DIRECTIVE
Write out each line of the material exactly as given, and drop the images.

DATA EXTRACT
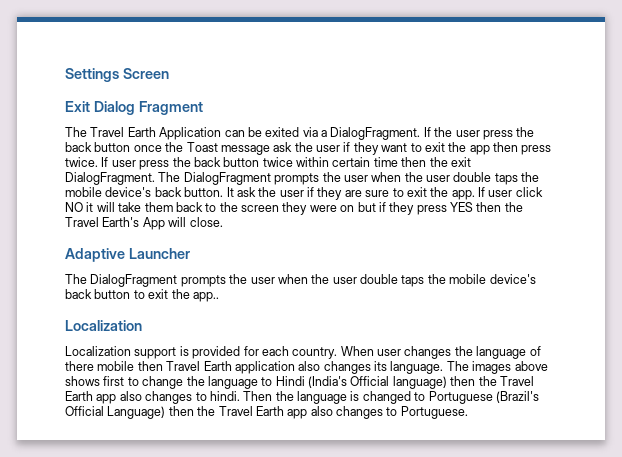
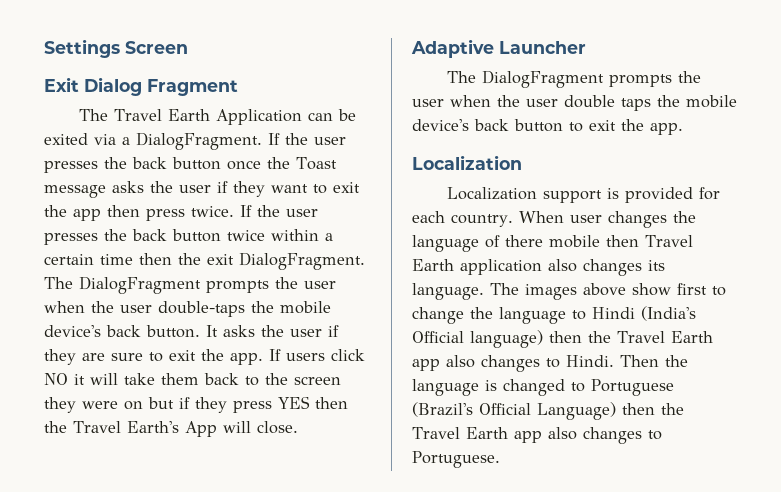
[482,130,513,140] press -> [44,161,98,173] presses
[273,142,293,152] ask -> [112,181,144,193] asks
[111,160,170,170] user press -> [257,205,318,217] [44,233,98,245] the user presses
(329, 162) none -> [325,233,333,241] a
[453,172,518,185] double taps -> [158,301,245,317] double-taps
[236,187,256,197] ask -> [223,325,255,337] asks
[488,190,513,197] user -> [286,353,325,361] users
[192,292,219,302] app.. -> [650,123,683,135] app.
[65,376,100,386] shows -> [632,283,671,296] show
[209,391,240,401] hindi. -> [566,355,614,367] Hindi.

WRITTEN SOLUTION
[482,130,513,140] press -> [44,161,98,173] presses
[273,142,293,152] ask -> [112,181,144,193] asks
[111,160,170,170] user press -> [257,205,318,217] [44,233,98,245] the user presses
(329, 162) none -> [325,233,333,241] a
[453,172,518,185] double taps -> [158,301,245,317] double-taps
[236,187,256,197] ask -> [223,325,255,337] asks
[488,190,513,197] user -> [286,353,325,361] users
[192,292,219,302] app.. -> [650,123,683,135] app.
[65,376,100,386] shows -> [632,283,671,296] show
[209,391,240,401] hindi. -> [566,355,614,367] Hindi.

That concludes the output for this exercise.